Tu rêves encore
de Guillaume Le Touze

critiqué par Saint-Germain-des-Prés, le 1 novembre 2001
(Liernu - 56 ans)


La note:  étoiles
On en redemande!
Ma première expérience «letouzienne» m’avait séduite, la deuxième m'a conquise.
La psychologie des personnages est fine, loin de toute caricature et l'histoire, à la fois banale (départ, solitude, désespoir, sursaut de survie) et surprenante (… je ne vous en dirai rien, à vous de le découvrir), entraîne le lecteur dans l'univers des protagonistes, tous tellement attachants qu'on voudrait les serrer dans nos bras, les bercer ou … leur botter les fesses !
Je ne sais pas quoi faire : j'ai envie de vous raconter l'histoire de ce livre mais je risquerais de ruiner la présentation qu’en fait l’auteur, assaisonnée de quelques flash-back qui maintiennent l’intérêt…
Bon allez, voici quand même de quoi vous appâter.

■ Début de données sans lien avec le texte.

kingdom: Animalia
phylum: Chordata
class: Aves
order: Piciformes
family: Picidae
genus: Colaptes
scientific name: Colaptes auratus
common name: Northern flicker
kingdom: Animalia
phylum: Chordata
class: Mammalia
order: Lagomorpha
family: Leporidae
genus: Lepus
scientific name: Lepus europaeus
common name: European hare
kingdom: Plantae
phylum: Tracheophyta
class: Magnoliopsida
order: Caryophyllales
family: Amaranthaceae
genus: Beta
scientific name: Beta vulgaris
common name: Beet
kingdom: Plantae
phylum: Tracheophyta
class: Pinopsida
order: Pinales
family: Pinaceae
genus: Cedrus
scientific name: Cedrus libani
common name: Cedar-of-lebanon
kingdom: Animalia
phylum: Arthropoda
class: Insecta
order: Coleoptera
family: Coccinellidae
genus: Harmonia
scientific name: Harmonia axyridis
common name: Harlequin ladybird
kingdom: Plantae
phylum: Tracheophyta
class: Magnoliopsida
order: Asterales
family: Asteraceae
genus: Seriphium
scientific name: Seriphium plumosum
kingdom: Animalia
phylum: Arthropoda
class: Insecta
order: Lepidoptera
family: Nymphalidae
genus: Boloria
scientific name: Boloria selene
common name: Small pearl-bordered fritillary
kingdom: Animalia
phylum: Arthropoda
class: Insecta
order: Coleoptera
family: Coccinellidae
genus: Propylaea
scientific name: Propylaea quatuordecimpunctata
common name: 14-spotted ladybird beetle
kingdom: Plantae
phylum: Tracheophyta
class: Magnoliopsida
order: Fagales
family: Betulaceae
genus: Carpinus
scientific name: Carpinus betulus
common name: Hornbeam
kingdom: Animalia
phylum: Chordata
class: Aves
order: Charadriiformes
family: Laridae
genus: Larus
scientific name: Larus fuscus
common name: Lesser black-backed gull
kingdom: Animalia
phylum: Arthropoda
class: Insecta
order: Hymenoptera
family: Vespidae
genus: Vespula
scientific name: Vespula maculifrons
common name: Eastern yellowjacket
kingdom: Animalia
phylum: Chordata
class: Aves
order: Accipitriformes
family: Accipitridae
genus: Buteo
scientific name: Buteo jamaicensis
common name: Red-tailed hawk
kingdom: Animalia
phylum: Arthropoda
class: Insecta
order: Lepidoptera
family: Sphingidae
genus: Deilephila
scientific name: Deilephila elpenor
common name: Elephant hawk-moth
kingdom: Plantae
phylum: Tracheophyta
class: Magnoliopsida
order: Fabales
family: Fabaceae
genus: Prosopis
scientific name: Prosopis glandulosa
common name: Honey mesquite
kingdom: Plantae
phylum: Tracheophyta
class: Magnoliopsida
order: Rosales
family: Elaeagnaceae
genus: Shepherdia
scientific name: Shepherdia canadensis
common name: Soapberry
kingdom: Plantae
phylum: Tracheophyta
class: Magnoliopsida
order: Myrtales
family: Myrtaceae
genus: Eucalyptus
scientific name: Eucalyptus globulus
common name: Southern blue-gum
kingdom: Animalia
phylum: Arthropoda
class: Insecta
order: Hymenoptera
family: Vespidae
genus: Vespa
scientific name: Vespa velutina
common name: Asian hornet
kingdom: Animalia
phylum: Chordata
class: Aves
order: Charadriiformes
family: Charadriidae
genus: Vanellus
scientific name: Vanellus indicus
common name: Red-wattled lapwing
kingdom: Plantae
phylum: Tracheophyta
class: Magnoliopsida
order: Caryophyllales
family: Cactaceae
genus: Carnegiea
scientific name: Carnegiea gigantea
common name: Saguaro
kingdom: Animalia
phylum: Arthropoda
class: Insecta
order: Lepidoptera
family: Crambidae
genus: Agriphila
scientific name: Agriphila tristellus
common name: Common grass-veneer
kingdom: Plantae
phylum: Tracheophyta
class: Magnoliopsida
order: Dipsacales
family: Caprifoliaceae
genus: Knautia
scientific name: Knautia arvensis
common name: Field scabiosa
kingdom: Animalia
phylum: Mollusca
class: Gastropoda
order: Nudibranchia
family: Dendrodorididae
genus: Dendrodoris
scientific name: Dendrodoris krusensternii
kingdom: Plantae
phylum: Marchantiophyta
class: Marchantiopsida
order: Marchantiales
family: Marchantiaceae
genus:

Marc et Christine ont un enfant : Chloé.
Marc ressent la nécessité de s'éloigner un peu pour «faire le point».
Lorsqu’il veut réintégrer le domicile conjugal, il est terrassé par ce qu'il découvre : sa femme et sa fille l’ont quitté.
Un peu lâche les premières heures (c’est ici que le battage de fesses nous démange), il n'aura bien vite d’autre issue que de tout remettre en question.
Etendue vertigineuse de tous les possibles, sa vie est à nouveau à choisir.
Quoi de plus précieux dans pareille situation que de nouvelles rencontres, de fortes amitiés qui vous sauvent la vie (au propre comme au figuré).
Voilà pour la première partie du livre.
Dans la seconde, nous retrouvons Chloé, plus âgée et passablement perturbée, en institut psychiatrique.
Elle est très liée à une autre patiente : Bénédicte.
Et nous voilà emportés dans le récit de cette autre chute, celle d’une femme mariée à un homme charmant, attentif, gentil, attentionné, compréhensif (euh, ça existe ?? - pardonnez cette réflexion sexiste, mais c'était trop tentant…-).
Leurs deux enfants sont sans problème.
Et pourtant, quelque chose se brise en Bénédicte et elle atterrit dans ce centre.
Les destins vont se croiser, jamais de façon innocente et indifférente.
Préparez-vous à ne pas pouvoir déposer ce livre sans l’avoir terminé.
Et à lire et relire la dernière page qui vous laisse tétanisé.
Vous passerez par toutes les émotions au fil du livre.
La dernière ne sera pas forcément agréable.
Mais elle a deux fonctions : à la fois elle clôt le livre, la boucle est bouclée de façon atroce et en même temps elle laisse le lecteur en suspens, l’obligeant à chercher l'explication lui-même, à revoir chaque détail du livre.
On peut refermer ce livre et le ranger dans sa bibliothèque, mais on ne peut refermer aussi aisément la porte qu’il a ouverte en nous.
C'est quand le bonheur? 8 étoiles

Marc a 40 ans, lorsque sa femme, Christine, le quitte, sans prévenir, avec leur fille Chloé. Seul au monde, il n'a pas envie de lutter et pourtant, il doit à présent reconstruire sa vie, se retrouver…une tâche terriblement difficile quand les points d'interrogation se succèdent. Un jour, égaré en montagne, Marc est sauvé par Loïc, douanier dans les Alpes. Loïc, qui tente lui aussi de cicatriser ses plaies. Il ne parvient pas à oublier la mort tragique de sa femme et de leur fils. Une amitié naît bien vite entre ses deux éclopés de la vie.
15 ans plus tard, le bonheur refera surface. Grâce au soutien de Loïc, Marc retrouvera sa fille, blessée intérieurement elle-aussi. Il trouvera également le grand amour en la personne de Bénédicte, la confidente de Chloé, une femme perdue elle-aussi. Quant à Loïc, il s'éprendra de la fragile Chloé.

Guillaume le Touze écrit ici un roman à la fois dur et sensible, s'attaquant à des sujets tels que la filiation, la séparation, l'ambiguïté des sentiments. Il crée une galerie de personnages forts, tous, quelque part, accidentés de la vie amoureuse et familiale et en perpétuelle quête de bonheur : Mention spéciale à Loïc, le bon samaritain, marchand de bonheur particulièrement émouvant, mais qui en retour ne connaît que malheur et chagrin. Les femmes de ce roman me sont toutes apparues, d'une manière ou d'une autre, terriblement égoïstes : Christine, qui part sans même une raison ; Bénédicte qui plaque mari et enfants pour atteindre à nouveau le bonheur; même Chloé…
Une très bonne découverte, en tous les cas, que cet auteur!